Provided data -
◇ ◇ ◇

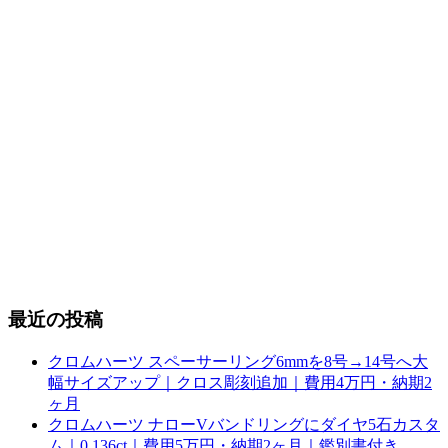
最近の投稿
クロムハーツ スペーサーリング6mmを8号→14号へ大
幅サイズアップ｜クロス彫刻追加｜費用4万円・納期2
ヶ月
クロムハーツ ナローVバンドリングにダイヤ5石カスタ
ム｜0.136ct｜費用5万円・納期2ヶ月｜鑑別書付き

◇ ◇ ◇

Using the data above, return each line that includes the word "クロムハーツ".

クロムハーツ スペーサーリング6mmを8号→14号へ大
クロムハーツ ナローVバンドリングにダイヤ5石カスタ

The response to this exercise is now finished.